3. The Color Purple (closing on January 8). This actually opened in December of last year, but won best revival at the 2016 Tony Awards. Cynthia Erivo (as Celie) sings the best "I'm Here" I've ever heard. Perhaps it's because her evolution from trembling child victim to a home-owning, confident business woman is so hard-won and believable in this production. Ervio, who won Best Actress, had two standing ovations after numbers the night I saw this in December.

4. The Curious Incident of the Dog in the Night-time--I saw this in July. It is a testament to the strength of the production that even near the end of its run, the show resonated with its beautiful story, told in a unique way. With scenic and costume design by Bunny Christie (Tony Award), lighting design by Paule Constable, video design by Finn Ross (Tony Award) and sound design by Ian Dickinson for Autograph. What an amazing production team. I saw Tyler Lea, making his Broadway debut in the role of Christopher.  Alex Sharp won the Tony for his portrayal of the same part in 2015, and Lea was so moving in the role I wish he could get the same recognition. Two more Tony Awards went to author Simon Stephens and director Marianne Elliott.

5. The Waitress/Fiddler on the Roof--The Waitress wasn't my favorite show but it did contain Jessie Mueller who might just usurp Kelli O'Hara as my top Broadway actress. The show itself is energetic and entertaining. Lots of laughs and songs that fill in the story nicely but nothing you'll remember afterward EXCEPT for Mueller's rendition of "She Used to Be Mine." Watch this: https://www.youtube.com/watch?v=DDDqIxGk9pg You'll see what I mean.
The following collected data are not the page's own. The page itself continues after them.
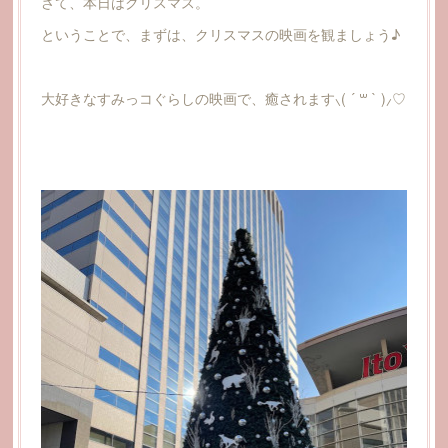
さて、本日はクリスマス。
ということで、まずは、クリスマスの映画を観ましょう♪
大好きなすみっコぐらしの映画で、癒されます⸜( ´ ꒳ ` )⸝♡︎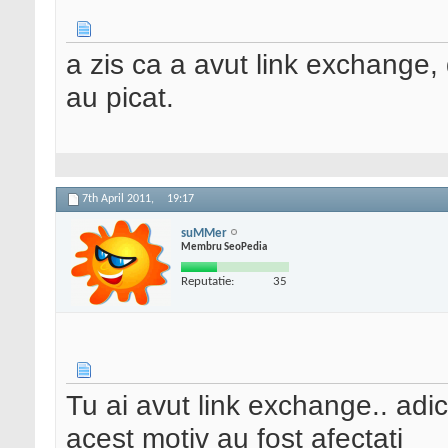
a zis ca a avut link exchange, d
au picat.
7th April 2011,
19:17
suMMer
Membru SeoPedia
Reputatie:
35
Tu ai avut link exchange.. adica
acest motiv au fost afectati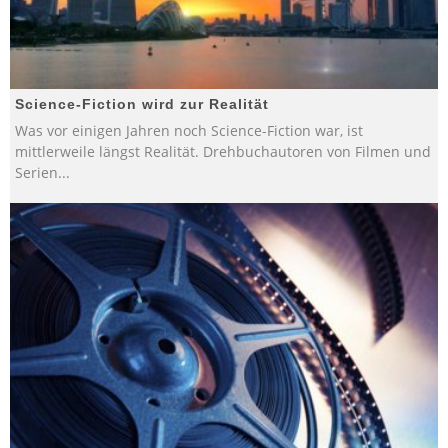
Science-Fiction wird zur Realität
Was vor einigen Jahren noch Science-Fiction war, ist
mittlerweile längst Realität. Drehbuchautoren von Filmen und
Serien
...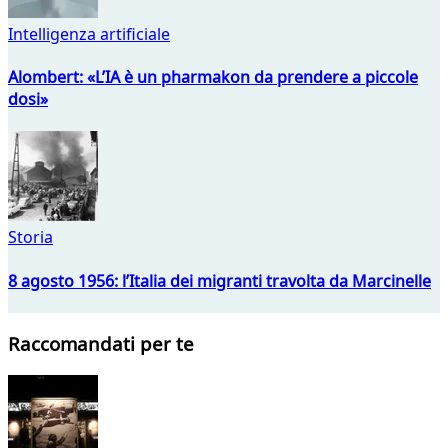
Intelligenza artificiale
Alombert: «L’IA è un pharmakon da prendere a piccole
dosi»
Storia
8 agosto 1956: l’Italia dei migranti travolta da Marcinelle
Raccomandati per te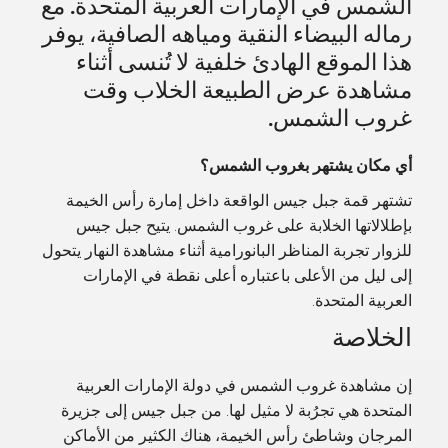
الشمس في الإمارات العربية المتحدة. مع
رماله البيضاء النقية ومياهه الصافية، يوفر
هذا الموقع الهادئ خلفية لا تُنسى أثناء
مشاهدة عرض الطبيعة الخلاب وقت
غروب الشمس.
أي مكان يشتهر بغروب الشمس؟
تشتهر قمة جبل جيس الواقعة داخل إمارة رأس الخيمة
بإطلالاتها الخلابة على غروب الشمس. يتيح جبل جيس
للزوار تجربة المناظر البانورامية أثناء مشاهدة النهار يتحول
إلى ليل من الأعلى باعتباره أعلى نقطة في الإمارات
العربية المتحدة.
الخلاصة
إن مشاهدة غروب الشمس في دولة الإمارات العربية
المتحدة هي تجرُبة لا مثيل لها. من جبل جيس إلى جزيرة
المرجان وشاطئ رأس الخيمة، هناك الكثير من الأماكن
Fiddler--I loved this version and Danny Burstein's sweet Tevye. How nice it was to see Alix Korey on Broadway as Yente, too. What a great musical this is, with its score by Jerry Bock and lyrics from Sheldon Harnick, with songs of love and loss that still are relevant 52 years after it first was staged! The emotional impact of the show is increased by its references to the future: the show opens, for instance, with a glimpse of Anatevka's future, with Burstein standing on a lonely, bare stage looking at an old battered sign with the village's name before swirling into Tevye moments later. It closes Dec. 31.
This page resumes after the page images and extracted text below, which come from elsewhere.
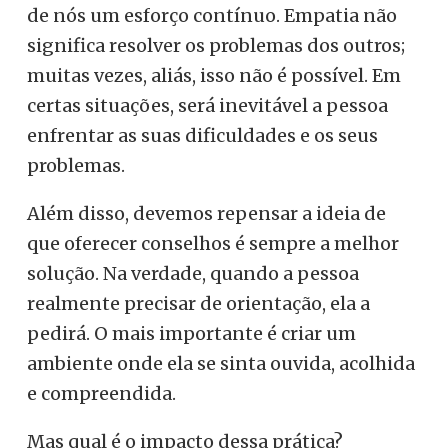
de nós um esforço contínuo. Empatia não
significa resolver os problemas dos outros;
muitas vezes, aliás, isso não é possível. Em
certas situações, será inevitável a pessoa
enfrentar as suas dificuldades e os seus
problemas.
Além disso, devemos repensar a ideia de
que oferecer conselhos é sempre a melhor
solução. Na verdade, quando a pessoa
realmente precisar de orientação, ela a
pedirá. O mais importante é criar um
ambiente onde ela se sinta ouvida, acolhida
e compreendida.
Mas qual é o impacto dessa prática?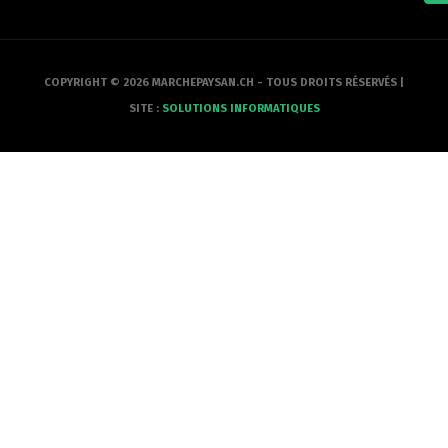
COPYRIGHT © 2026 MARCHEPAYSAN.CH - TOUS DROITS RÉSERVÉS |
SITE :
SOLUTIONS INFORMATIQUES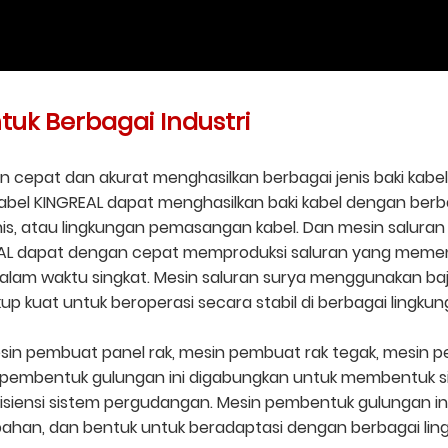
uk Berbagai Industri
gan cepat dan akurat menghasilkan berbagai jenis baki ka
abel KINGREAL dapat menghasilkan baki kabel dengan berb
enis, atau lingkungan pemasangan kabel. Dan mesin salura
REAL dapat dengan cepat memproduksi saluran yang meme
lam waktu singkat. Mesin saluran surya menggunakan baja
p kuat untuk beroperasi secara stabil di berbagai lingku
n pembuat panel rak, mesin pembuat rak tegak, mesin pe
sin pembentuk gulungan ini digabungkan untuk membentuk
 efisiensi sistem pergudangan. Mesin pembentuk gulungan
, bahan, dan bentuk untuk beradaptasi dengan berbagai 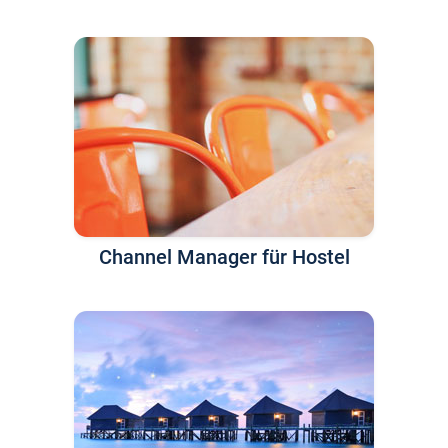
Channel Manager für Hostel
Thursday, December 22, 2016

2016 Top Ten: Liz Wollman

In years as rough and depressing as 2016 has been, I am extra-super-duper thankful for the theater. I have no desire, after a year as harsh as this one was, to come up with a "worst" list--enough with the snark! Anyway, I've found that even productions that disagreed with me most were automatically more enjoyable than the news of the world, so I won't be dissing anything here.